Doe he have regret? Doe he have feelings of shame?

"Sure," he says. "When I’m sober."

AJ knows the dangers of long-term use. He is aware of the legal ramification if caught selling or being in possession of the drug. It’s not enough, he explains, because, for him, nothing compares to the high.

AJ is not alone. In doing my research for this story I came across a website called tweaker.org, and online handbook of sorts with such tags as, "Tweaker Vocabulary," Slamming Info," and "Tweaking Tips For Party Boys" it is plain to see that there is a group of up-and-coming users that have all the info about the drug at their fingertips and still want to use.

Tweaker.org, first launched in 1997, is network of peer educators, volunteers and staff that - specifically in San Francisco - do outreach at street fairs and sex clubs. The web-based focus of tweaker.org is vast, with page after page of information (also available in Spanish) to include factual information about the drug, resources for users who want to quit, an online forum, and true stories from the trenches of the crystal-infused gay club scene.

Like many of his peers, AJ was first turned on to the drug outside of a gay nightclub. He was a wide-eyed teenager looking to sneak into an 18+ dance night when he was asked, "Do you party?" Soon, he explained, that question gave way to "Do you Party n’ Play?" AJ didn’t know quite how to answer those questions at the time; he’d not yet snorted crystal. He left with the man and as he describes, "we snorted some speed, then smoked it, and had sex."

Now, years and thousands of empty drug baggies later, he is the one asking the questions. He is the one searching for those who "Party n’ Play."


If you or someone you know is suffering from Crystal Meth addiction and needs help, please contact Crystal Meth Anonymous or reach out to your city’s local LGBT Community Center for outreach support or counseling. In Part 2 another personal story and struggle with addiction...A Moment of Clarity.

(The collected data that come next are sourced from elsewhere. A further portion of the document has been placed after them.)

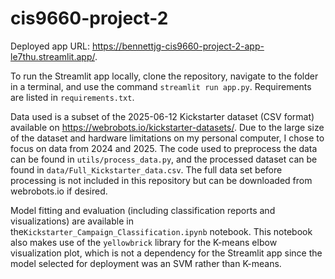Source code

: # cis9660-project-2

Deployed app URL: https://bennettjg-cis9660-project-2-app-le7thu.streamlit.app/.

To run the Streamlit app locally, clone the repository, navigate to the folder in a terminal, and use the command `streamlit run app.py`. Requirements are listed in `requirements.txt`.

Data used is a subset of the 2025-06-12 Kickstarter dataset (CSV format) available on https://webrobots.io/kickstarter-datasets/. Due to the large size of the dataset and hardware limitations on my personal computer, I chose to focus on data from 2024 and 2025. The code used to preprocess the data can be found in `utils/process_data.py`, and the processed dataset can be found in `data/Full_Kickstarter_data.csv`. The full data set before processing is not included in this repository but can be downloaded from webrobots.io if desired.

Model fitting and evaluation (including classification reports and visualizations) are available in the`Kickstarter_Campaign_Classification.ipynb` notebook. This notebook also makes use of the `yellowbrick` library for the K-means elbow visualization plot, which is not a dependency for the Streamlit app since the model selected for deployment was an SVM rather than K-means.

Shaun Knittel is an openly gay journalist and public affairs specialist living in Seattle. His work as a photographer, columnist, and reporter has appeared in newspapers and magazines throughout the Pacific Northwest. In addition to writing for EDGE, Knittel is the current Associate Editor for Seattle Gay News.

Comments

  • WILLIAM BROGAN, 2011-01-25 06:06:00

    If it makes you feel good, then I say do it! sang Madonna in Celebration. And I agree. Moderation is the key to having both a good "normal" life & "party" life. -says this 40 yr old healthy/goodlooking man who is in a 14 yr relationship & shares a now 14 yr old boy cat. Gays need to stop being so like their hetero-counterpart. Wow have we become the judgemental bunch. Just practice harm reduction. Some people need a martini; others a bump. We all take something to get us through our life.


  • Anonymous, 2011-01-28 10:22:06

    William, i respect your position and agree that it is obviously up to the individual to determine what is fair to do to your body, but I think the situation changes when the externalities become apparent. You cannot justify meth because it’s not possible to live a balanced life with it. I am intrigued to know how you balance it?


  • CJ Plourde, 2011-02-04 13:44:44

    When I came out, in the late 1970’s, it was common for gay/bisexual men and women to dabble in drugs; it was also the disco decade, and using drugs was as much part of gay culture as coming out was. Today, I celebrate 31 years of sobriety-free from drugs, from marijuana, from alcohol. I too thought that it was just part of the culture to get high, but just a few years of it ruined not only my life, but the lives of many around me. Likewise, many of my friends who were regular users of alcohol or other drugs later died of AIDS. In part, their immune systems were severely affected by years of what we all called "recreational" drug use. It is true that we all need something to help us adjust, in life, however, drug use, recreational or otherwise, has serious psychological, emotional, and physical effects. Let’s not pretend that drug use is a healthy form of "adjusting". There are definitely many other ways to minimize stress, deal with life’s problems, etc., and the 3-D picture shows us that GLBT men and women can enjoy life just as much-if not more-than those whose lives are devoted to the cult of recreational drugs. Nilistic endeavors only weaken our spirit, it does not strengthen it.